I understand that each flight still has a 2.6 in 1M chance of accident. But a person who takes more flights would seem to be at an overall at higher risk.
You need to formulate a sequence of conditional probabilities which can then be multiplied by each other. Single flight survival Pr(S) = 1=Pr(crash). So id p= Pr(crash), the probability of surviving all of 1000 flights is the probability of surviving a single flight raised to the 1000th power = (1-p)^1000 ...or with R: (And think of the frequent flyer miles you would have!)
(1- 2.6/1e6)^1000
#[1] 0.9974034
So the probability of having an adverse event prior to flight #1001 would be:
1 - .Last.value
#[1] 0.002596626
Technically these are not "odds" but rather probabilities. People often conflate those terms. In this case the distinction is unimportant.
Under a simple Bernoulli experiment model setting, we may view each flight travel as an "experiment" with "success" rate $p = 2.6/1,000,000$ and "failure" rate $q = 1 - p$. Let $X$ denote the random variable that the number of flights a particular person travelled to suffer a first accident.
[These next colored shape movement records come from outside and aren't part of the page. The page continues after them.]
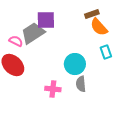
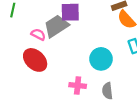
gray semicircle: (81, 84) -> (107, 91), moved

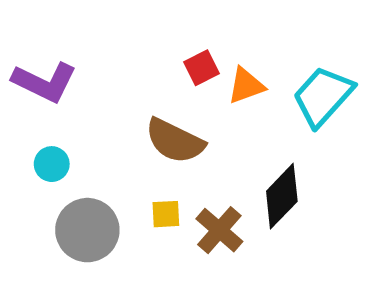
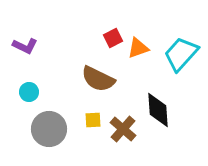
purple L-shape: (45, 82) -> (25, 46), size x0.7
black diamond: (282, 196) -> (158, 110), turned -48

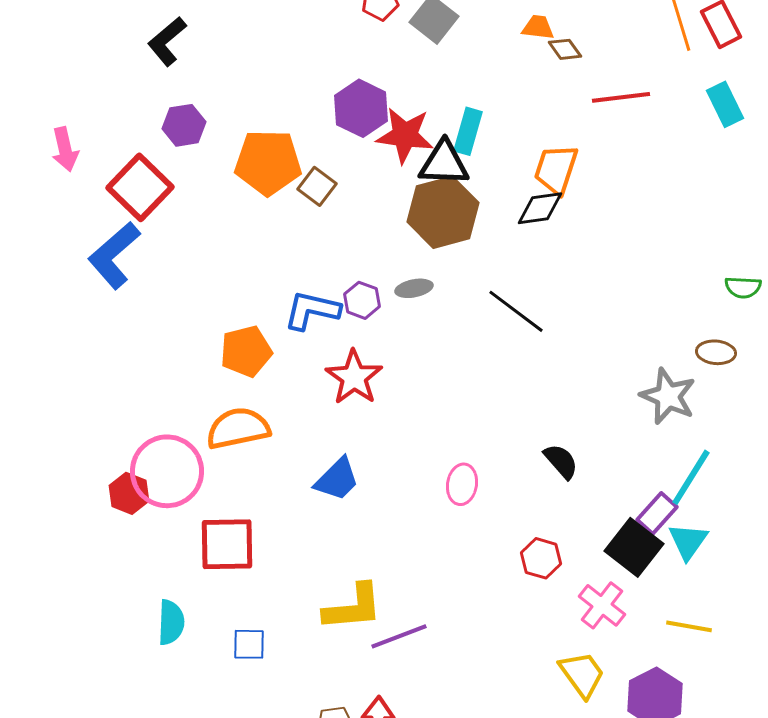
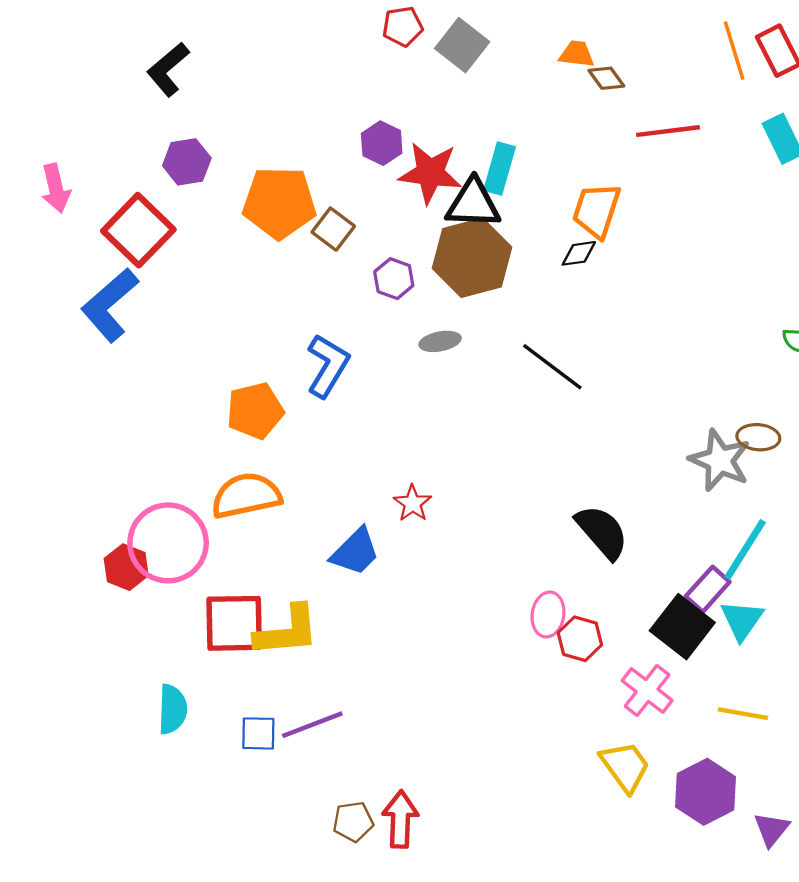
purple hexagon: (361, 108) -> (382, 143), size x0.7
black diamond: (540, 208) -> (579, 253), size x0.7
purple hexagon: (362, 300) -> (394, 279), moved
blue L-shape: (312, 310) -> (328, 366), turned 108
brown ellipse: (716, 352) -> (758, 437), moved
red star: (354, 377) -> (413, 503), moved, size x0.6
black semicircle: (561, 461) -> (602, 532), size x1.4
pink ellipse: (462, 484) -> (548, 615), moved
yellow L-shape: (353, 607) -> (287, 631), moved
purple line: (399, 636) -> (312, 725), moved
Clearly $X \sim \text{Geometric}(p)$, and the odds you are asking is the probability $$\mathbb{P}(X \leq 1000) \tag{1}$$
This probability can be calculated easily in R, by using pgeom(999, prob = p)
, results in $0.002596626$.
It is easily seen from $(1)$ that the more flights a person takes, the higher risk he/she suffers, as $\mathbb{P}(X \leq n)$ is an increasing function of $n$.
The above analysis of course depends on the Bernoulli model assumption. Stories could be different if you use other probabilistic models.
I'm going to give you a simple, almost math-free answer that is hopefully sheds a different light than previous answers.
Each time we fly, we have a small probability of accident 0.0000026. This means, on average, if each trip we take is independent of the other (eg. whatever happens in your first flight cannot affect the chances of accident on your second and so forth), then if we took 10,000,000 flights, we would on average experience 26 accidents. But what if we only took 1000 flights? What's the probability of at least one accident?
Instead of solving for the chance of at least one accident, which will include way too many cases (proability of one accident, proability of two accidents,...,proability of one thousand accidents), let's solve for the probability there isn't an accident at all (known as the complement). If there is a 0.0000026 chance of accident in one flight, then there is a $$1-0.0000026 = 0.9999974$$ chance of having no accidents. Since there are 1000 flights, we need to take this probability to the power of 1000, or rather, the chance of having absolutely no accident whatsoever on 1000 flights is $0.9999974^{1000} = 0.9974033737$.
What we originally wanted was the probability of at least one accident. What we solved for was however to have no accidents, the exact opposite of this. To get the answers we want, then, we simply again take the complement of this probability $1-0.9974033737=0.0025966263$. In words: If we fly 1000 times, there is a $.3\%$ chance we will face at least one accident.
If some of these concepts (like exponentiating the probability or taking the complement) seem unfamiliar, I recommend reading the first chapters of "A first course in Probability" by Sheldon Ross.